Noting that the Supreme Court had considered such changing circumstances in deciding to give cable TV full, rather than qualified, First Amendment protection from government regulation, the Circuit Court said it could “think of no reason why this rationale for applying strict scrutiny in the case of cable television would not apply with equal force to broadcast television” in light of the parental control technology now available.

Still, it conceded that, as a lower federal court, it was bound by Supreme Court precedent, “regardless of whether it reflects today’s realities.  The Supreme Court may decide, in due course, to overrule Pacifica and subject speech restrictions in the broadcast context to strict scrutiny.” But it has not done so yet, so, the panel said, it was bound not to anticipate such a change.

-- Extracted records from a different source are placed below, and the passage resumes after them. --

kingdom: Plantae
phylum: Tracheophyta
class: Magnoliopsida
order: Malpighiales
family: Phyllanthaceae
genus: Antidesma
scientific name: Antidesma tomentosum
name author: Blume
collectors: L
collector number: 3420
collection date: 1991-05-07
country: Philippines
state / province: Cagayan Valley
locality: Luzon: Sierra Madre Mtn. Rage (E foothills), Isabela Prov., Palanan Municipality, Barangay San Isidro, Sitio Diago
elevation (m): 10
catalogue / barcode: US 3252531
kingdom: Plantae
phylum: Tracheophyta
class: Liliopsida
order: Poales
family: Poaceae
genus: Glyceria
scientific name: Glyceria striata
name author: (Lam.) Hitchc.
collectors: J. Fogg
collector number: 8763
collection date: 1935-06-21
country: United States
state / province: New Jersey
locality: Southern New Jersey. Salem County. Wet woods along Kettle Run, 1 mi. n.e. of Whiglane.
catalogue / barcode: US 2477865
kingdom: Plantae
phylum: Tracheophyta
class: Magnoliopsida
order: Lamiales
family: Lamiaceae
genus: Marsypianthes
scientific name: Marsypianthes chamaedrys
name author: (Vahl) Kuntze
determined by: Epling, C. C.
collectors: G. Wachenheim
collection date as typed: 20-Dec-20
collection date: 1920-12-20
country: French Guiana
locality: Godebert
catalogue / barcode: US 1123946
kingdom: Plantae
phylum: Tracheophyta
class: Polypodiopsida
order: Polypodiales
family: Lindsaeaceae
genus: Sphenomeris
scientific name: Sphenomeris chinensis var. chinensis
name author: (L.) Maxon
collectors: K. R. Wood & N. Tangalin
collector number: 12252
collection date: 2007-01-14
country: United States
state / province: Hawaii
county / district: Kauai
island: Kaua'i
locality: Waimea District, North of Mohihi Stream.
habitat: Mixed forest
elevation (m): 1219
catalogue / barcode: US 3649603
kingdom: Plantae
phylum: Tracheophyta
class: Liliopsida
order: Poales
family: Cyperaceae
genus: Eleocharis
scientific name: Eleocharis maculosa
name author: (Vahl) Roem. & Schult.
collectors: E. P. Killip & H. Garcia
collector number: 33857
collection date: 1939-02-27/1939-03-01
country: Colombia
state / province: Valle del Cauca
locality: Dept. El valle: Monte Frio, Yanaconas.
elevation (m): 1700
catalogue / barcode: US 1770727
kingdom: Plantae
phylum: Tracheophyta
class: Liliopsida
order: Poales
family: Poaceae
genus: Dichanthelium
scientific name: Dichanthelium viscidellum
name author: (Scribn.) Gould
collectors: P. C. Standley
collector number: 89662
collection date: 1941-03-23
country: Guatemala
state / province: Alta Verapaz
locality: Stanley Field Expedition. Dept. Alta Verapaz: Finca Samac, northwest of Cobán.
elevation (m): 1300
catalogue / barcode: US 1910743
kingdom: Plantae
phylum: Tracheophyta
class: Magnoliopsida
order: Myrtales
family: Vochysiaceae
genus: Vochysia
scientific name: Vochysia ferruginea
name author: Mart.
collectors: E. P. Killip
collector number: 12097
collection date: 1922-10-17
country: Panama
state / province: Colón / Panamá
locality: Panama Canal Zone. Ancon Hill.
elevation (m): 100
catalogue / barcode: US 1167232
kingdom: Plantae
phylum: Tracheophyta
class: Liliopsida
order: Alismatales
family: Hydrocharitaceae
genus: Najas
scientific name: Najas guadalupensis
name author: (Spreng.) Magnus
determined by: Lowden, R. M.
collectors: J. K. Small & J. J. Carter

But, rather than sort out just what Pacifica means in the present communications environment, the panel simply resorted to vagueness doctrine, and found that the Commission had been unable to show, with any clarity, just what is now banned, and what is now allowed, on radio and TV in either entertainment or news programming.  It thus nullified the policy outright.

The Circuit Court had the case returned to it by the Supreme Court in April last year in a 5-4 decision.  The majority ruled then that the FCC’s ban on “fleeting expletives” did not violate the federal statutes under which the FCC operates.  But that ruling did not resolve the broadcast industry’s constitutional challenges to the ban, leaving that to the Second Circuit in the first instance, leading to Tuesday’s ruling.

The FCC now has the option of seeking en banc review by the full Second Circuit, or of taking the case on to the Supreme Court, if it wishes to try to resurrect the ban.